Here is good advice for feedback: www.ted.com/talks/leeann_renninger_the_secret_to_giving_great_feedback?language=en
also BEER artofleadershipconsulting.com/blog/leadership/having-difficult-conversations-just-have-a-beer/
and read Randical Candor
Work why what she does pisses you off and then give her feedback using the methods above.
You can’t fix her, she has to fix herself, but sitting back and doing nothing is lazy.
I know this is a zombie thread, just leaving it out there.

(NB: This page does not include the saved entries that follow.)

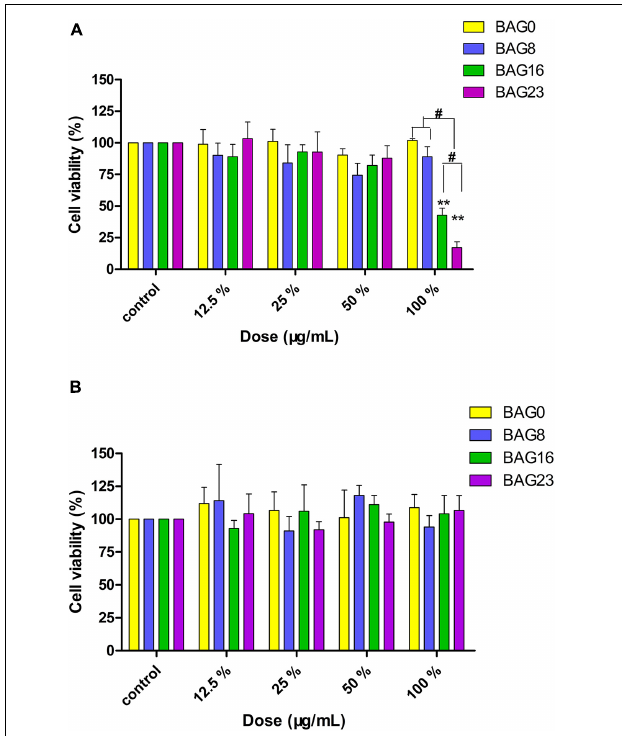
FIGURE 4 | Cytotoxicity determined by MTT assay. (A) Cytotoxic effects of the extracts of BAG-modified composite resins after 24-h exposure. (B) Effects of pH adjustment of the extracts on cell viability. Results are presented in mean ± SEM of three independent experiments. ** p < 0.01 vs. control. # p < 0.05 significant difference as compared groups. BAG0: the extracts of the composite resin without BAG; BAG8: the extracts of the composite resin with 8 wt% BAG; BAG16: the extracts of the composite resin with 16 wt% BAG; BAG23: the extracts of the composite resin with 23 wt% BAG.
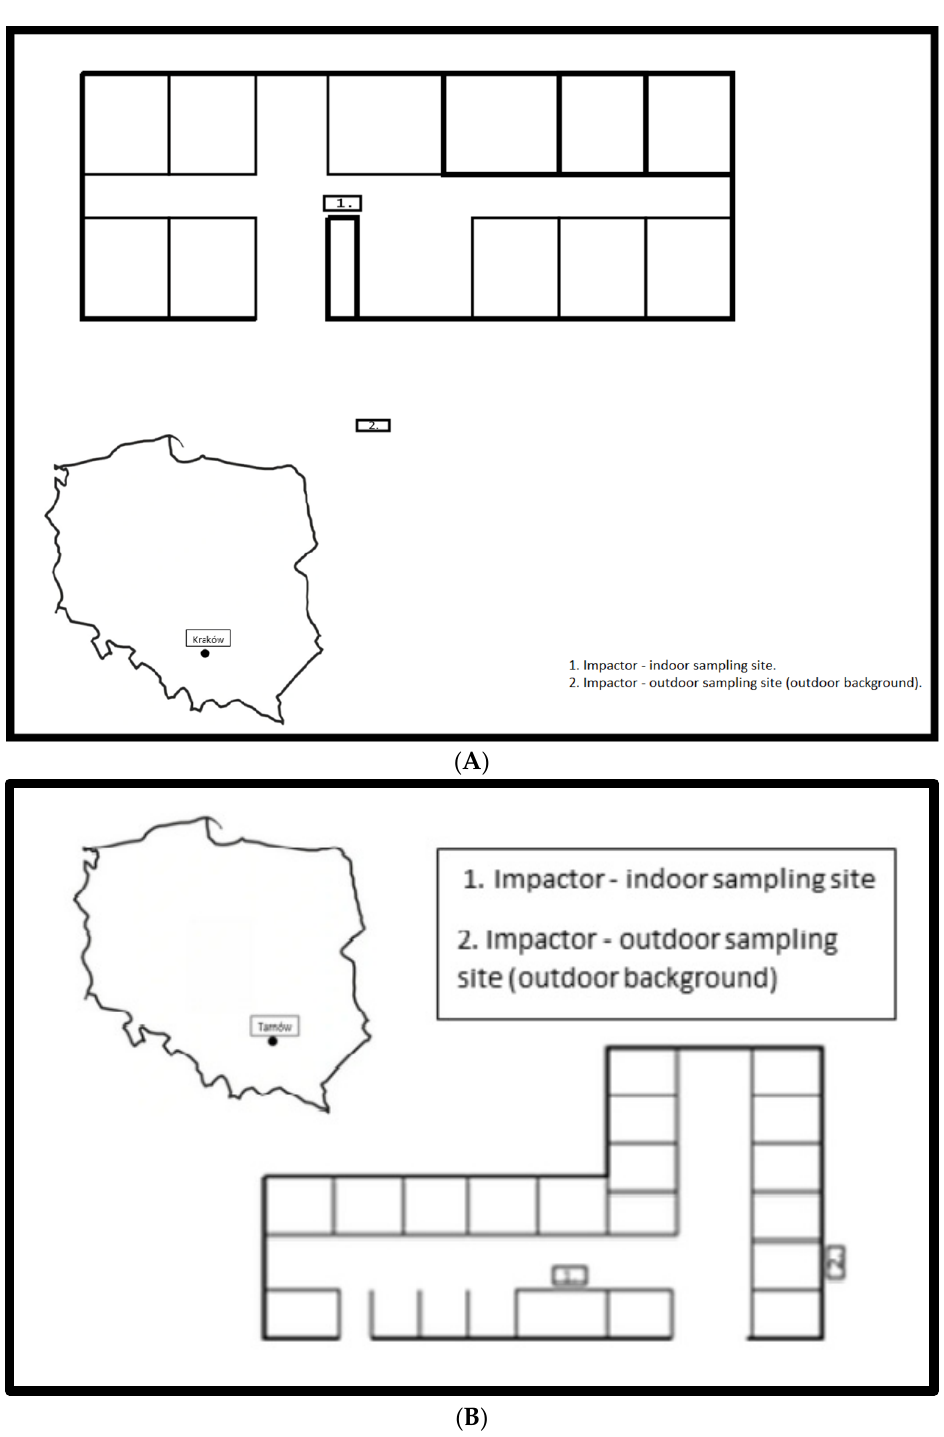
Figure 1. ( A ). Location and schematic presentation of the Kraków stable. ( B ). Location and schematic presentation of the Tarnów stable.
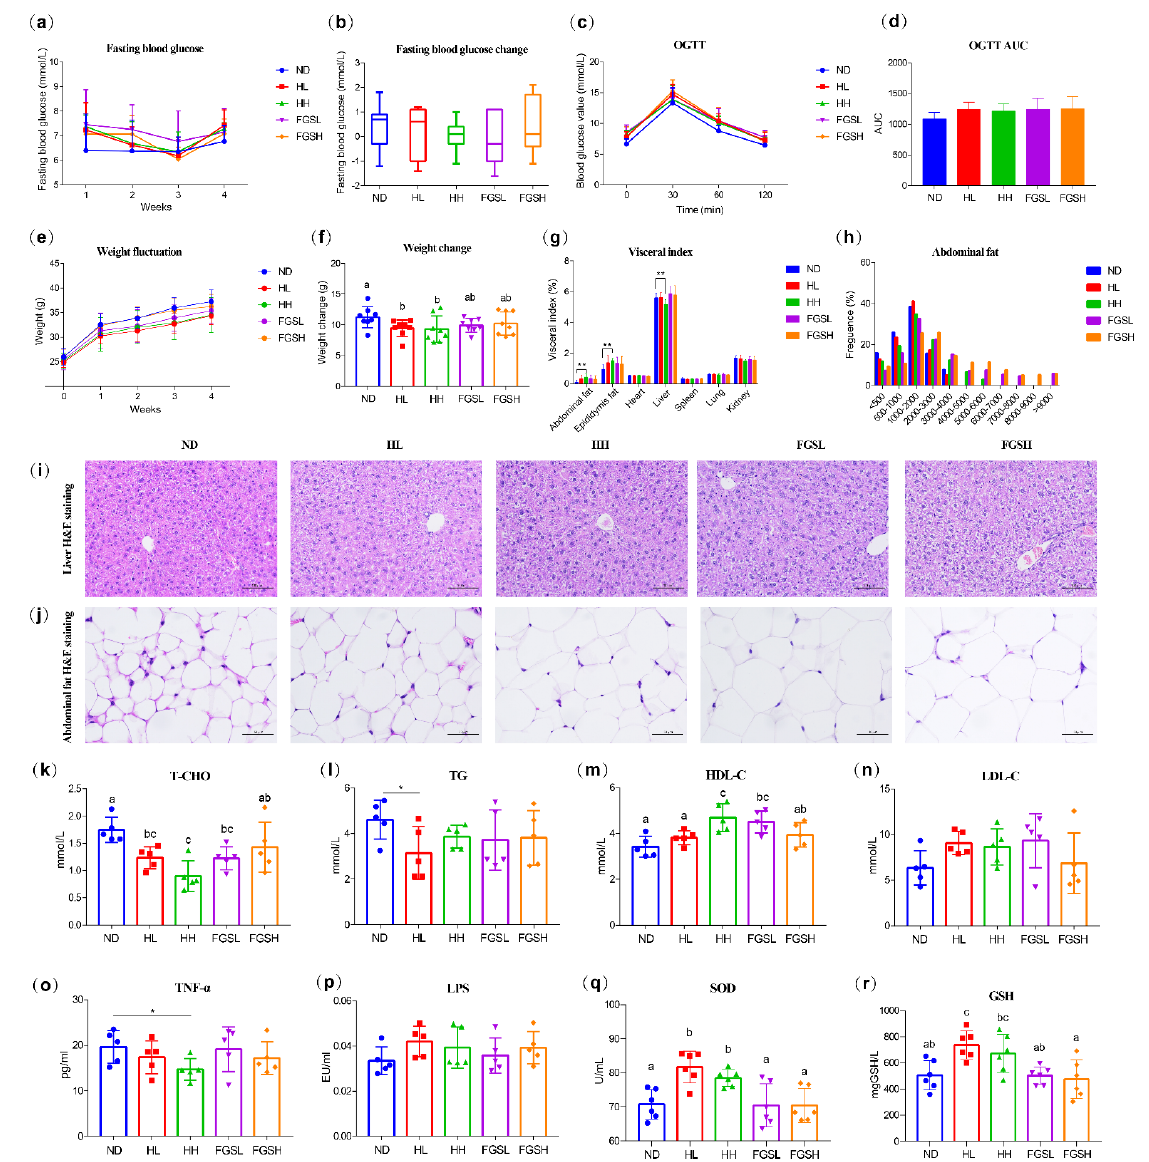
Figure 2. Effects of honey and mixed-sugar feeding on glucose homeostasis, body weight, liver and abdominal fat accumulation, visceral index, serum lipid and inflammatory factors, and oxidative stress levels. Fasting blood glucose levels ( a ) and their change values ( b ) were measured weekly over four weeks. Results of the OGTT ( c ) and its AUC ( d ) were detected after a long gavage period. Body weight fluctuation ( e ) and change ( f ) were measured weekly for four weeks. Visceral index ( g ) was detected after a long feeding period. Liver ( i ) and abdominal fat ( j ) cell morphology were assessed using hematoxylin and eosin staining. Abdominal adipocyte size ( h ) was evaluated by ImageJ software. Scale bar, 50 µ m. Lipid concentrations are presented of T-CHO ( k ), TGs ( l ), HDL-C ( m ), and LDL-C ( n ). Cytokine concentrations are presented of TNF- α ( o ) and LPS ( p ). Serum oxidative stress levels were analyzed in terms of the enzyme activity—SOD ( q ) and GSH ( r ). Data are expressed as the mean ± SD. Graph bars ( f , k , m , q , r ) with different letters on top correspond to statistically significant results ( p < 0.05) based on a one-way ANOVA. In contrast, bars with the same letter correspond to results that showed no statistically significant difference. Differences in the graph bars ( g , l , o ) were analyzed using one-way ANOVA (* p < 0.05, ** p <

ProclivityForPyrotechnics · 25/05/2022 09:09

This is 2 years old!!

SarahSissions · 25/05/2022 09:13

I’d do a workplace seminar on professional standards for a few entry level people. Keep it general, things like the importance of time keeping, dress code, confidentiality, etc. some of the stuff will apply some won’t.
it might just be no one has explained to her expected behaviours. Sticking your hand up to demonstrate knowledge is celebrated at uni in the workplace it can be a pain in the arse. I used to have a report who I would explain an approach to and then she would in a meeting with the client explain it to them to look as though she knew what was going on- I had to tell her to not tell them my tactics! I then made it clear when she was being invited to a meeting just to shadow and for personal development rather than as a contributor

ChristineCagney11 · 25/05/2022 09:18

@SmallPrawnEnergy
At the risk of keeping this thread active, what is happening here though do you think?
People coming in through Google looking for similar problems ?
Lazy journalists trying to research stuff?
I don't understand how they keep popping up, one the other day was 15 years old and actually the advice wouldn't have helped anyone else anyway it was very specific.

Thepeopleversuswork · 25/05/2022 09:18

Lateness etc you can and should tackle. Ditto breaching confidentiality.

The other “soft skills” stuff: it sounds as if she needs a third party mentor.

ThinWomansBrain · 25/05/2022 09:30

it sounds an office based role - how important is the being in at a set time - most organiastions are moving to more flexible working, is she working the hours that she is paid for?
One of my first jobs, we had "flexible working" in that we could agree our own hours around core times - two women who started earlier than me had a regular time check on my arrival "Ooh, Miss Johnson, I think that's one minute past nine" type of thing. The said Miss Johnson would be packing up at quarter to four, doing the crossword or sitting with her bag on the desk waiting to leave on the dot of four.

the pair of them were so pissed off when I was promoted - senior staff knew that if I was working on something, I'd happily stay and complete it, and not clock watching in the same way. That was 40 years ago - I get it if it's a front of house role, but if back office, the attention to clock watching you mention seems a bit antiquated.

LindaEllen · 25/05/2022 09:31

If she's consistently late or going on lunch early, point it out.

If she's hovering and being nosy, ask is she okay and did she want something. And when she says no, just say great I'll see you later then, I just need to talk this over with x person.

If she gives opinions about something she knows nothing about, ask her to expand. 'You say this company is full of idiots, what makes you say that?' If she doesn't really know this will soon come out, and if she does somehow have knowledge you will benefit from it.

MRex · 25/05/2022 09:36

Just manage her. Take her aside for a performance review and go through the things she's done well; be specific and kind. Explain there are some things she isn't doing well:

  1. Timekeeping
  2. Getting too involved in other's business; give some specific examples like the spreadsheet one and explain why it isn't appropriate. Ask her what she's going to do to improve and set a date to chat again about it. End the chat talking about any other learning needs she has, or support she wants from you.